• _To do_:
Transcribe the records below exactly, leaving out any pictures.

Saved data entries:
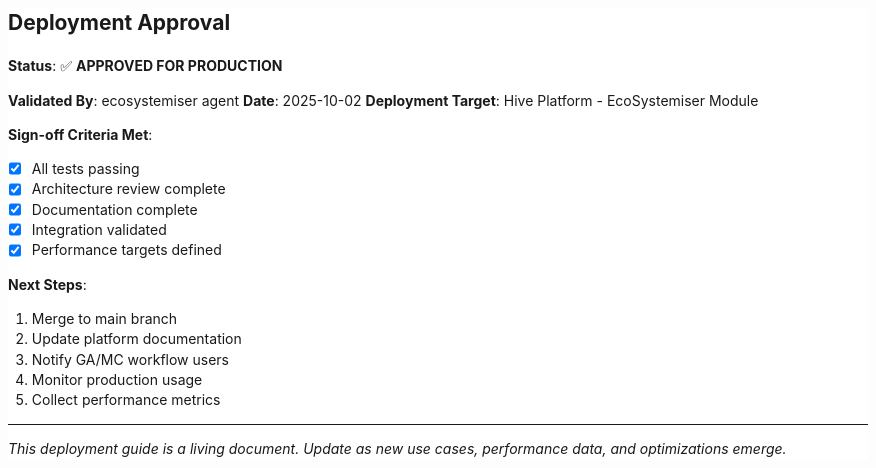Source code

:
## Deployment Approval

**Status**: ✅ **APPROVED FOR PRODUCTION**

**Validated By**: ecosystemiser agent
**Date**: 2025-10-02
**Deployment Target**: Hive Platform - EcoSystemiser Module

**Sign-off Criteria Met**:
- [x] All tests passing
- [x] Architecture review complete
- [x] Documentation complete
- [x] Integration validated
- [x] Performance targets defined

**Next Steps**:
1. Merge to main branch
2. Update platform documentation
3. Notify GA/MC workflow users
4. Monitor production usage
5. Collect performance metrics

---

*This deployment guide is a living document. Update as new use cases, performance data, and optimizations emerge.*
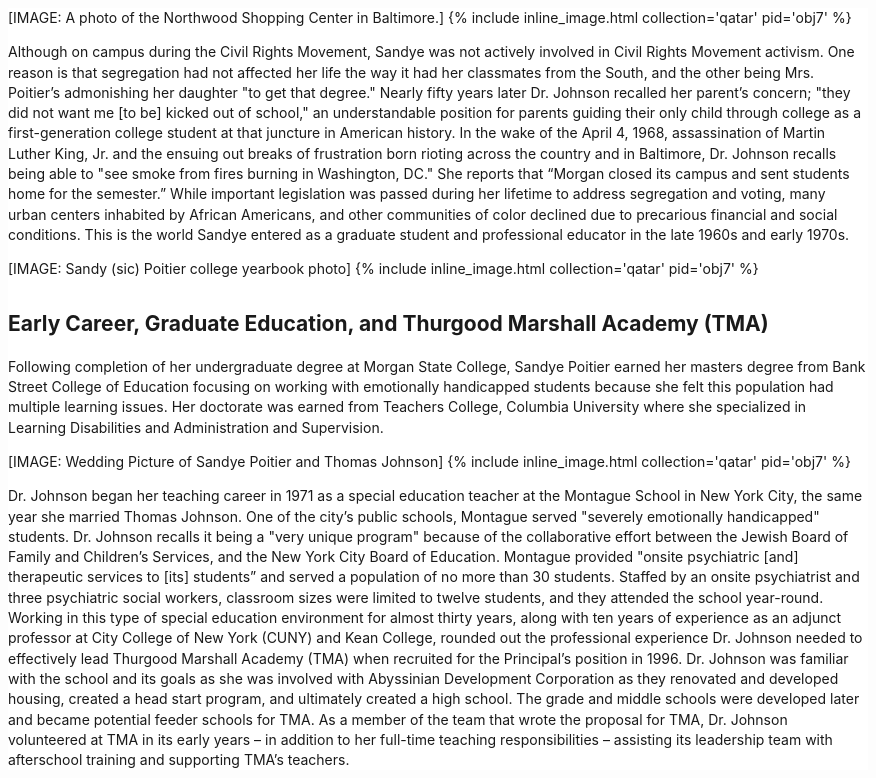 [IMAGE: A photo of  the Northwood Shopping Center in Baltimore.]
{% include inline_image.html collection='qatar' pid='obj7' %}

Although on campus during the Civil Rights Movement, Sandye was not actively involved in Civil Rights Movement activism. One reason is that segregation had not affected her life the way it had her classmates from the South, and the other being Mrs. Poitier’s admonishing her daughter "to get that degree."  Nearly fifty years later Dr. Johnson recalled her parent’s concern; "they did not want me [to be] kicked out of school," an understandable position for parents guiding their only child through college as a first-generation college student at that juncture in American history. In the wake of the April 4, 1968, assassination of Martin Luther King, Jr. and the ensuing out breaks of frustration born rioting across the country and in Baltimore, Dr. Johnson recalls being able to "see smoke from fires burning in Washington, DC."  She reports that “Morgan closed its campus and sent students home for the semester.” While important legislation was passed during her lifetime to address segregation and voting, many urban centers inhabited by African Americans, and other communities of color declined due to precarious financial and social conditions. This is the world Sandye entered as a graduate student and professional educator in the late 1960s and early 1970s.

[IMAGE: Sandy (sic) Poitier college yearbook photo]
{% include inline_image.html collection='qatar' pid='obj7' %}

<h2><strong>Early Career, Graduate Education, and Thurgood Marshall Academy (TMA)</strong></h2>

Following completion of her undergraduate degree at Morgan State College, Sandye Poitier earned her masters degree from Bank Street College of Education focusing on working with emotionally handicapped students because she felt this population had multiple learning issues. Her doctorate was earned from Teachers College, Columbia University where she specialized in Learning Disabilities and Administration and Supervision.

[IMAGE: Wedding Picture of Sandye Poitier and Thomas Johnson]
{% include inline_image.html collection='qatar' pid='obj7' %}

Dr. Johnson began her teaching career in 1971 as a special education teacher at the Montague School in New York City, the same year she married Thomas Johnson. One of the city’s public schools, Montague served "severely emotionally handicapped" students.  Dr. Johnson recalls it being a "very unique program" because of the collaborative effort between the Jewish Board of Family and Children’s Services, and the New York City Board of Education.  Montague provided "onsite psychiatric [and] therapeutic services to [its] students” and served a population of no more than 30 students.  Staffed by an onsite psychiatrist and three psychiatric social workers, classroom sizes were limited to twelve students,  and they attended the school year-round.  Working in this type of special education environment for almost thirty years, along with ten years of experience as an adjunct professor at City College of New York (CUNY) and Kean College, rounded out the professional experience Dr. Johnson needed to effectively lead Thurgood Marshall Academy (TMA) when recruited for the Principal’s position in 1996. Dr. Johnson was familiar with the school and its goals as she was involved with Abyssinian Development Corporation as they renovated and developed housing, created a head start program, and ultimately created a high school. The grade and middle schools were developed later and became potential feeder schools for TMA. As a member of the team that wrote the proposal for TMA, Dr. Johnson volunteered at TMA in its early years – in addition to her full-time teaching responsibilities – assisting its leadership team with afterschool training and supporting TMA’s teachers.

• _Solution for this exercise_:
Source code

:
## Deployment Approval

**Status**: ✅ **APPROVED FOR PRODUCTION**

**Validated By**: ecosystemiser agent
**Date**: 2025-10-02
**Deployment Target**: Hive Platform - EcoSystemiser Module

**Sign-off Criteria Met**:
- [x] All tests passing
- [x] Architecture review complete
- [x] Documentation complete
- [x] Integration validated
- [x] Performance targets defined

**Next Steps**:
1. Merge to main branch
2. Update platform documentation
3. Notify GA/MC workflow users
4. Monitor production usage
5. Collect performance metrics

---

*This deployment guide is a living document. Update as new use cases, performance data, and optimizations emerge.*
 [IMAGE: A photo of  the Northwood Shopping Center in Baltimore.]
{% include inline_image.html collection='qatar' pid='obj7' %}

Although on campus during the Civil Rights Movement, Sandye was not actively involved in Civil Rights Movement activism. One reason is that segregation had not affected her life the way it had her classmates from the South, and the other being Mrs. Poitier’s admonishing her daughter "to get that degree."  Nearly fifty years later Dr. Johnson recalled her parent’s concern; "they did not want me [to be] kicked out of school," an understandable position for parents guiding their only child through college as a first-generation college student at that juncture in American history. In the wake of the April 4, 1968, assassination of Martin Luther King, Jr. and the ensuing out breaks of frustration born rioting across the country and in Baltimore, Dr. Johnson recalls being able to "see smoke from fires burning in Washington, DC."  She reports that “Morgan closed its campus and sent students home for the semester.” While important legislation was passed during her lifetime to address segregation and voting, many urban centers inhabited by African Americans, and other communities of color declined due to precarious financial and social conditions. This is the world Sandye entered as a graduate student and professional educator in the late 1960s and early 1970s.

[IMAGE: Sandy (sic) Poitier college yearbook photo]
{% include inline_image.html collection='qatar' pid='obj7' %}

<h2><strong>Early Career, Graduate Education, and Thurgood Marshall Academy (TMA)</strong></h2>

Following completion of her undergraduate degree at Morgan State College, Sandye Poitier earned her masters degree from Bank Street College of Education focusing on working with emotionally handicapped students because she felt this population had multiple learning issues. Her doctorate was earned from Teachers College, Columbia University where she specialized in Learning Disabilities and Administration and Supervision.

[IMAGE: Wedding Picture of Sandye Poitier and Thomas Johnson]
{% include inline_image.html collection='qatar' pid='obj7' %}

Dr. Johnson began her teaching career in 1971 as a special education teacher at the Montague School in New York City, the same year she married Thomas Johnson. One of the city’s public schools, Montague served "severely emotionally handicapped" students.  Dr. Johnson recalls it being a "very unique program" because of the collaborative effort between the Jewish Board of Family and Children’s Services, and the New York City Board of Education.  Montague provided "onsite psychiatric [and] therapeutic services to [its] students” and served a population of no more than 30 students.  Staffed by an onsite psychiatrist and three psychiatric social workers, classroom sizes were limited to twelve students,  and they attended the school year-round.  Working in this type of special education environment for almost thirty years, along with ten years of experience as an adjunct professor at City College of New York (CUNY) and Kean College, rounded out the professional experience Dr. Johnson needed to effectively lead Thurgood Marshall Academy (TMA) when recruited for the Principal’s position in 1996. Dr. Johnson was familiar with the school and its goals as she was involved with Abyssinian Development Corporation as they renovated and developed housing, created a head start program, and ultimately created a high school. The grade and middle schools were developed later and became potential feeder schools for TMA. As a member of the team that wrote the proposal for TMA, Dr. Johnson volunteered at TMA in its early years – in addition to her full-time teaching responsibilities – assisting its leadership team with afterschool training and supporting TMA’s teachers.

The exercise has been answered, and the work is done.